**WHAT THE EXERCISE ASKS**
The expected output is the line bearing "provided for bow-m" followed by all remaining lines of the records, each restated word for word.

(Stored data entries)
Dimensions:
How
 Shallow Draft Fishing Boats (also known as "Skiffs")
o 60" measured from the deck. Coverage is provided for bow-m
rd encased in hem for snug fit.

**ANSWER TO THIS EXERCISE**
o 60" measured from the deck. Coverage is provided for bow-m
rd encased in hem for snug fit.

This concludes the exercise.